The Republicans’ biggest sugar daddy, the Las Vegas casino magnate Sheldon Adelson, forked over $90 million in this cycle. The Huffington Post reported that Adelson was in Washington last week to meet Republican members of Congress, possibly to discuss changes to the anti-bribery Foreign Corrupt Practices Act. His company is under investigation by the Justice Department and Securities and Exchange Commission for possible violations of the law by his casinos in Macau.
On the Democratic side, there are reports that Obama’s next ambassador to the U.K. — or perhaps France — will be Anna Wintour, the Vogue editor whose chief qualification appears to be that she held at least three big fundraisers for the president and, as a top bundler, raked in more than $2.7 million for his campaign.
Correctives to the Citizens United ruling are difficult. House Minority Leader Nancy Pelosi is pushing a constitutional amendment to overturn the decision. That’s not going to happen: Such an effort has the support of almost no Republicans and requires approval from two-thirds of the Congress and three-fourths of the states.
Two House Democrats, Chris Van Hollen of Maryland and David Price of North Carolina, are pushing a measure that would match small contributions with government money. This solution would be much cheaper for taxpayers than relying on special interests, but it’s a tough slog in the current Washington climate. They also are pushing for greater transparency when it comes to the fiction that candidate super-PACs are distinct from the candidate’s campaign. And Van Hollen would end the secret contributions now permissible under Federal Election Commission rules and require complete disclosure.

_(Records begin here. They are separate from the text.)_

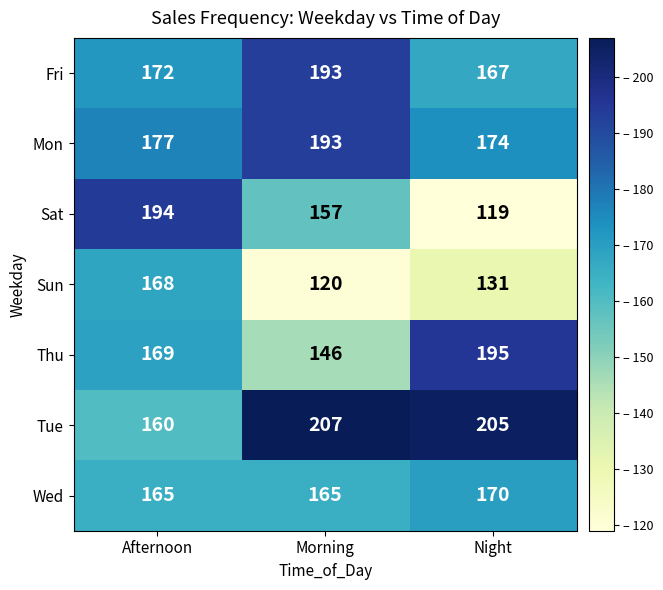

Is it true that Tue equals 60 at Morning?

False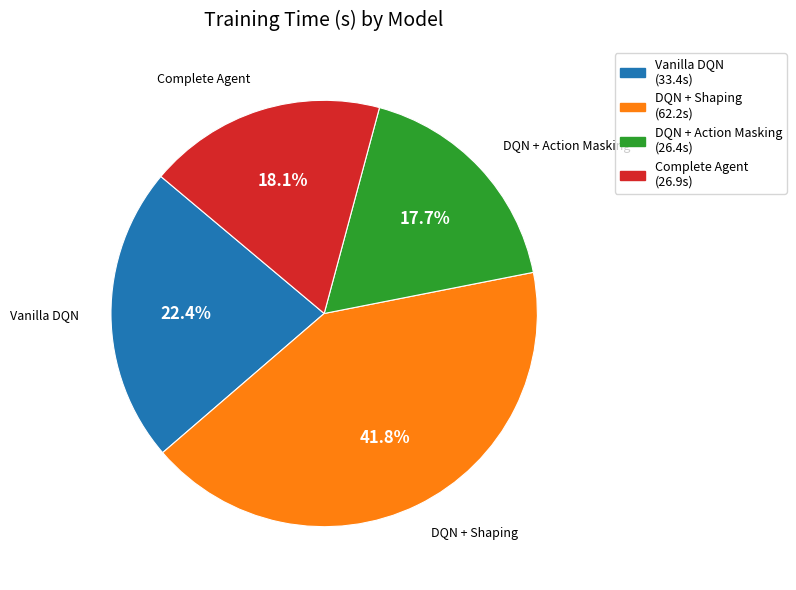

Does any single category account for the majority?

No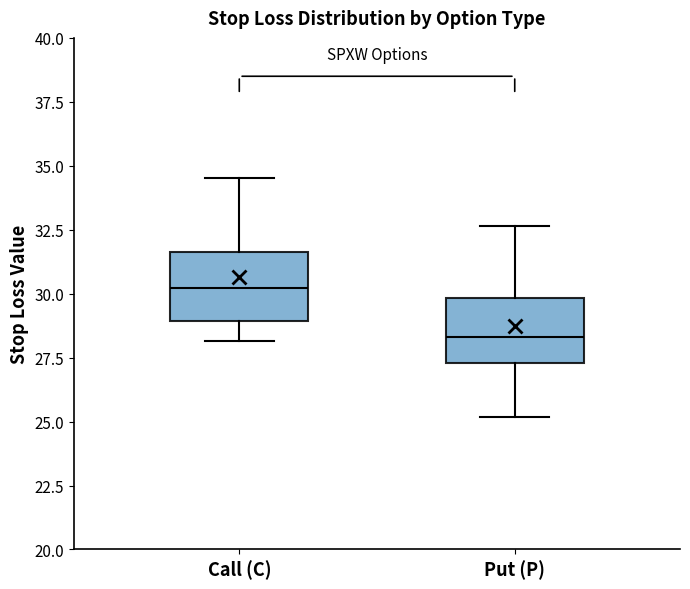

Which box has the highest median line?

Call (C)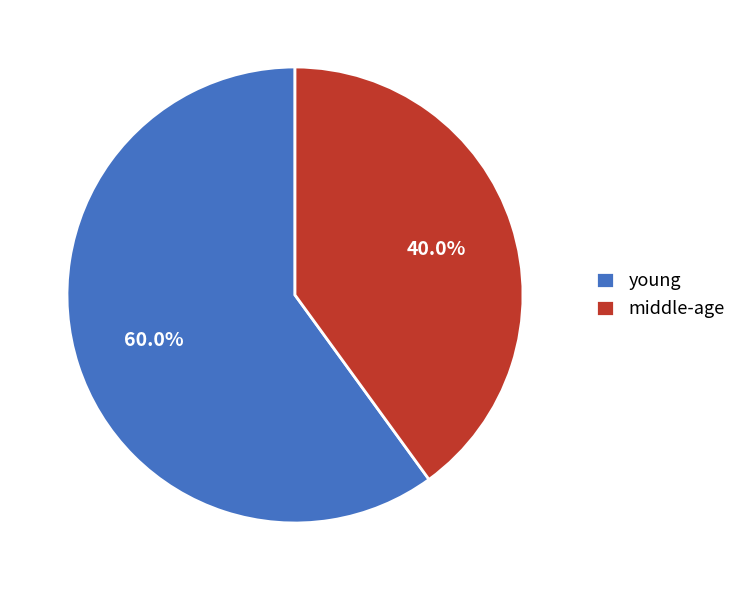

How many segments does this pie chart have?

2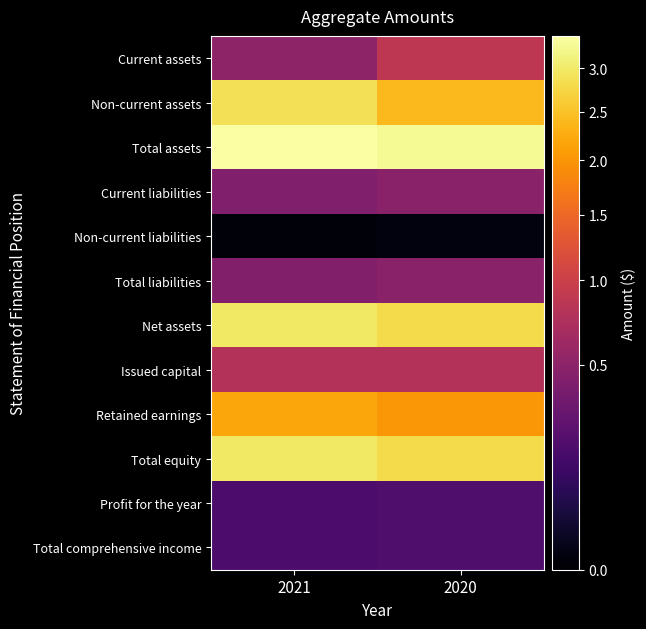

Reading left to right, extract all data points from this chart.

Current assets: 2021=5153561	2020=8695730
Non-current assets: 2021=28810128	2020=24067210
Total assets: 2021=33963689	2020=32762940
Current liabilities: 2021=4285075	2020=4796234
Non-current liabilities: 2021=10000	2020=20966
Total liabilities: 2021=4295075	2020=4817200
Net assets: 2021=29668614	2020=27945740
Issued capital: 2021=7741055	2020=7741055
Retained earnings: 2021=21927559	2020=20204685
Total equity: 2021=29668614	2020=27945740
Profit for the year: 2021=1722874	2020=1840129
Total comprehensive income: 2021=1722874	2020=1840129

These proposals meet the Supreme Court’s standards. A test of whether the measures go anywhere is whether they can garner some Republican support; advocates are waiting to see if one-time campaign-finance reform champion, Sen. John McCain of Arizona, will rekindle his reformer’s zeal.
The bankruptcy of the money-driven system was evident in the amount of time the presidential candidates spent fundraising. In the three weeks after the Republican convention, Romney held 12 rallies, three press conferences and 18 fundraisers in places such as mansions overlooking Biscayne Bay in Florida and a Las Vegas steakhouse where Adelson had a front-row seat.
It was at a fundraiser, which he thought was private, as most were, that Romney made his infamous comment about the 47 percent of Americans who “believe they are victims,” and “pay no income tax.”
Obama hustled almost as much, taking time away from governing and campaigning. Spending so much time in the opulent homes of donors, filled with priceless art and antiques, reinforced the president’s view that the rich can afford to pay higher taxes.